Tuesday night we didn’t race. That is to say, we – fourteen members of my club – turned out at a local fiftyish person 5K race tossed by a neighboring club. But we’d all agreed via email that we weren’t racing, since the thermometer had surpassed one hundred degrees that afternoon, and still hovered in the low nineties by the 7 PM race time. For me, nursing the hammy, not racing was the only option, but something my head doesn’t naturally adhere to. To convince myself, I refused to step up to the front line. I refused to really pay attention to my surroundings, and I wasn’t really ready when they said go.
I’m not a fan of 5Ks. Simply too fast, they’re a sprint, they hurt. So I just ran a decent clip, didn’t push into the 5K pain zone, didn’t push the hammy, didn’t push anything. Funny thing was, neither did anyone else for the most part; it appeared our agreement not to race pretty much held.

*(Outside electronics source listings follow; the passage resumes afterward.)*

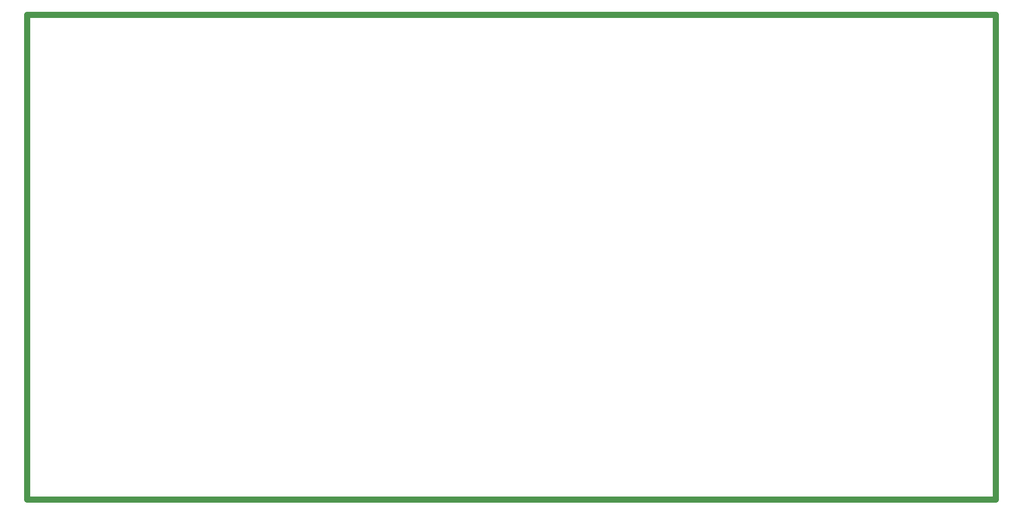
<source format=gm1>
G04*
G04 #@! TF.GenerationSoftware,Altium Limited,Altium Designer,25.4.2 (15)*
G04*
G04 Layer_Color=16711935*
%FSAX44Y44*%
%MOMM*%
G71*
G04*
G04 #@! TF.SameCoordinates,DDFFB4A4-4E3D-46BD-814A-B4F9BFA491BB*
G04*
G04*
G04 #@! TF.FilePolarity,Positive*
G04*
G01*
G75*
%ADD69C,1.0000*%
D69*
Y00800000D01*
X01600000D01*
Y00000000D02*
Y00800000D01*
X00000000Y00000000D02*
X01600000D01*
M02*

</source>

I ran one of my slower 5Ks on record, which was just fine with me, and what made me happiest was perfectly even splits to and from the turnaround. There was no fade, no build, no kick, no race, just a solid run at a pace that, while slow for a 5K race for me, was the fastest mileage I’ve run since the Groton Road Race in April. The heat didn’t really bother me, and I felt comfortable at six and a half minute pace, an immense relief after a month of high sevens and the feeling that I’d forgotten how to hold a decent clip. And most importantly, it didn’t hurt the injured bits.
Emboldened, I stretched out the distance Thursday, then picked up the pace on a normal training run Friday, and the hammy appears to be holding. Even the Achilles, while still irritated, seems less so. Then today I tried out a pair of New Balance 1225s, a radical shift for this Asics loyalist, and like magic, even the Achilles felt no irritation. Coincidence? Maybe. But whatever it was, I felt good enough to crank the return trip on our Saturday morning club run out & back 10K at a put-a-smile-on-your-face, I’m not worried about the hammy pace, despite the drenching high humidity.
There are still trees in this forest between me and the open skies of joy and happiness. There’s still a lump on the Achilles. There’s still work to be done. But this week reminds me that it’s simply not worth getting down over this kind of stuff. It too will pass. Joy and happiness will return.